Is there a kit I can buy to solve this issue? I'd like it to idle normally when not in use.

Thanks,
Elliott


----------



## KRE (Nov 29, 2011)

When new, did it come with auto idle?


----------



## Sugarkryptonite (Nov 28, 2017)

KRE said:


> When new, did it come with auto idle?


Honestly I have no idea. I got this unit from someone else. The whole throttle linkage has a bunch of different holes in it for what I'm guessing are springs (or the auto idle feature). I vaguely recall looking up the manual for it a long time ago and don't think it did come with it, though.


----------



## Sugarkryptonite (Nov 28, 2017)

The unit is a Coleman Powermate 3000


----------



## KRE (Nov 29, 2011)

The holes are for different droop settings. If it never came with auto idle it will not be cheap to install it. If it's hunting for speed coming off load, it's either a air/fuel issue or governor setting issue. If you failed to reinstall the linkage correctly that is most likely your issue.


----------



## Sugarkryptonite (Nov 28, 2017)

KRE said:


> The holes are for different droop settings. If it never came with auto idle it will not be cheap to install it. If it's hunting for speed coming off load, it's either a air/fuel issue or governor setting issue. If you failed to reinstall the linkage correctly that is most likely your issue.

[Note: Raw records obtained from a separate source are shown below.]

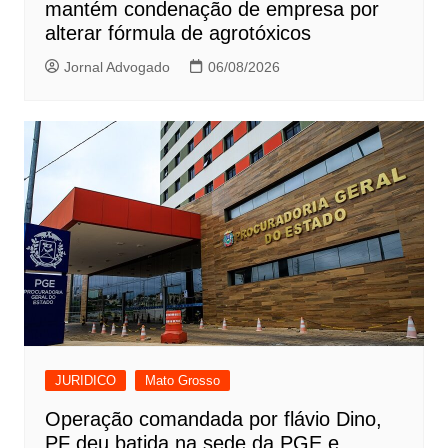
mantém condenação de empresa por
alterar fórmula de agrotóxicos
Jornal Advogado
06/08/2026
JURIDICO
Mato Grosso
Operação comandada por flávio Dino,
PF deu batida na sede da PGE e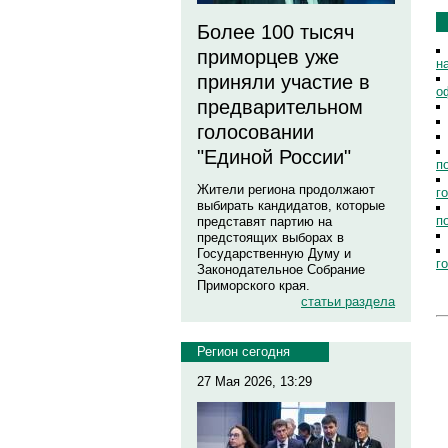
Более 100 тысяч
приморцев уже
н
приняли участие в
о
предварительном
голосовании
"Единой России"
п
Жители региона продолжают
г
выбирать кандидатов, которые
п
представят партию на
предстоящих выборах в
Государственную Думу и
г
Законодательное Собрание
Приморского края.
статьи раздела
Регион сегодня
27 Мая 2026, 13:29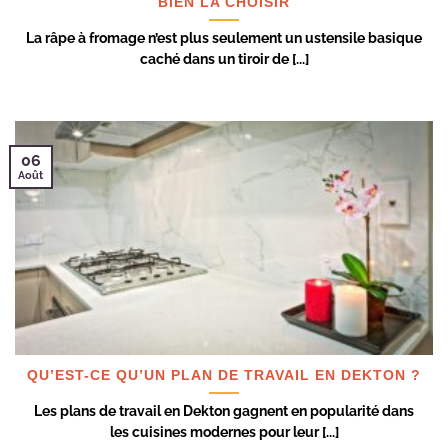
BIEN LA CHOISIR
La râpe à fromage n’est plus seulement un ustensile basique
caché dans un tiroir de [...]
06
Août
QU’EST-CE QU’UN PLAN DE TRAVAIL EN DEKTON ?
Les plans de travail en Dekton gagnent en popularité dans
les cuisines modernes pour leur [...]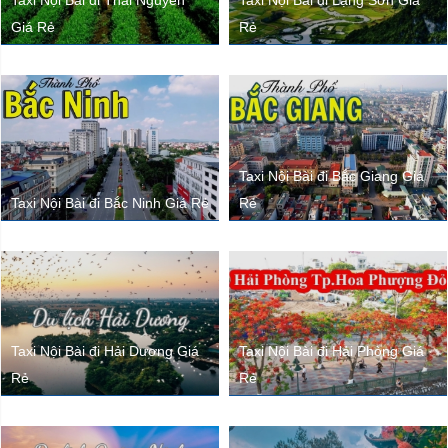
Taxi Nội Bài đi Thái Nguyên
Taxi Nội Bài đi Lạng Sơn Giá
Giá Rẻ
Rẻ
Taxi Nội Bài đi Bắc Giang Giá
Taxi Nội Bài đi Bắc Ninh Giá Rẻ
Rẻ
Taxi Nội Bài đi Hải Dương Giá
Taxi Nội Bài đi Hải Phòng Giá
Rẻ
Rẻ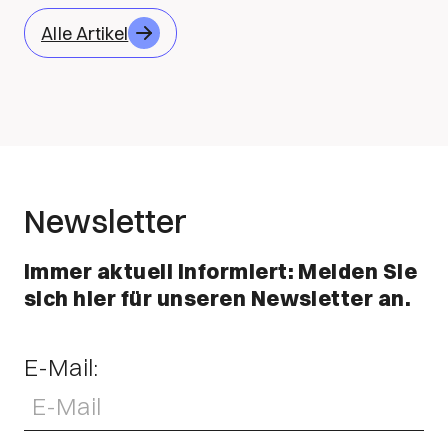
Alle Artikel
Newsletter
Immer aktuell informiert: Melden Sie
sich hier für unseren Newsletter an.
E-Mail: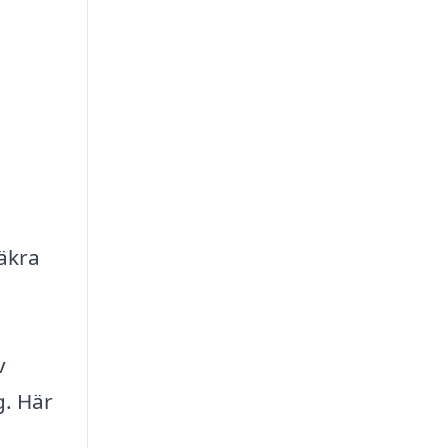
säkra
v
g. Här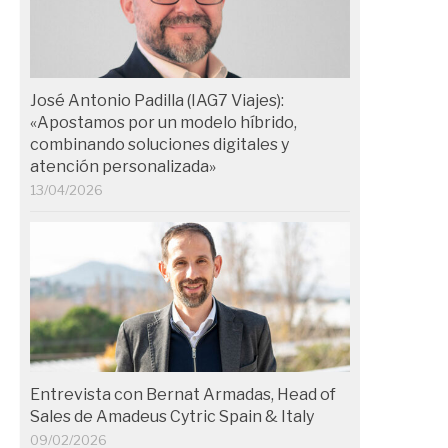
José Antonio Padilla (IAG7 Viajes):
«Apostamos por un modelo híbrido,
combinando soluciones digitales y
atención personalizada»
13/04/2026
Entrevista con Bernat Armadas, Head of
Sales de Amadeus Cytric Spain & Italy
09/02/2026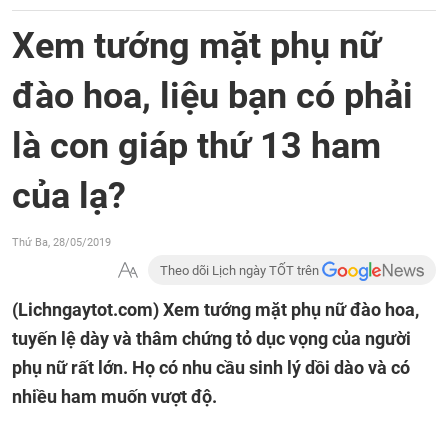
Xem tướng mặt phụ nữ
đào hoa, liệu bạn có phải
là con giáp thứ 13 ham
của lạ?
Thứ Ba, 28/05/2019
Theo dõi Lịch ngày TỐT trên
(Lichngaytot.com)
Xem tướng mặt phụ nữ đào hoa,
tuyến lệ dày và thâm chứng tỏ dục vọng của người
phụ nữ rất lớn. Họ có nhu cầu sinh lý dồi dào và có
nhiều ham muốn vượt độ.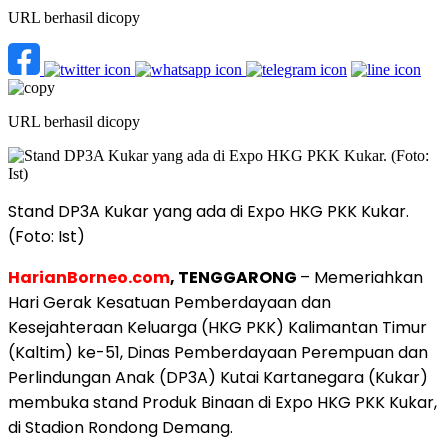
URL berhasil dicopy
URL berhasil dicopy
Stand DP3A Kukar yang ada di Expo HKG PKK Kukar.
(Foto: Ist)
HarianBorneo.com
, TENGGARONG
– Memeriahkan
Hari Gerak Kesatuan Pemberdayaan
dan
Kesejahteraan Keluarga (HKG PKK) Kalimantan Timur
(Kaltim) ke-51, Dinas Pemberdayaan Perempuan dan
Perlindungan Anak (DP3A) Kutai Kartanegara (Kukar)
membuka stand Produk Binaan di Expo HKG PKK Kukar,
di Stadion Rondong Demang.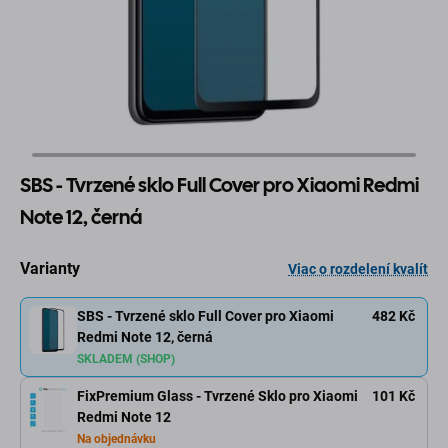
SBS - Tvrzené sklo Full Cover pro Xiaomi Redmi
Note 12, černá
Varianty
Viac o rozdelení kvalít
SBS - Tvrzené sklo Full Cover pro Xiaomi
482 Kč
Redmi Note 12, černá
SKLADEM (SHOP)
FixPremium Glass - Tvrzené Sklo pro Xiaomi
101 Kč
Redmi Note 12
Na objednávku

Thanks. I installed it after I cleaned it how it was before, but that could very well have been wrong...


----------



## KRE (Nov 29, 2011)

The farther out reduces droop, closer in increases it. When its adjusted correctly while running w/o load over ride the lever to slow it down, then release it quickly. If correct it should hunt for speed no more then twice-three times max.


----------



## Sugarkryptonite (Nov 28, 2017)

KRE said:


> The farther out reduces droop, closer in increases it. When its adjusted correctly while running w/o load over ride the lever to slow it down, then release it quickly. If correct it should hunt for speed no more then twice-three times max.


Thankjs I'll try doing that. I'm also thinking about buying one of those cheap Chinese carbs to replace the one I have...I read a bunch and people say don't even try to clean them (even though I thought I did already), it's just easier to replace them for $20...that's probably the hunting problem I have.


----------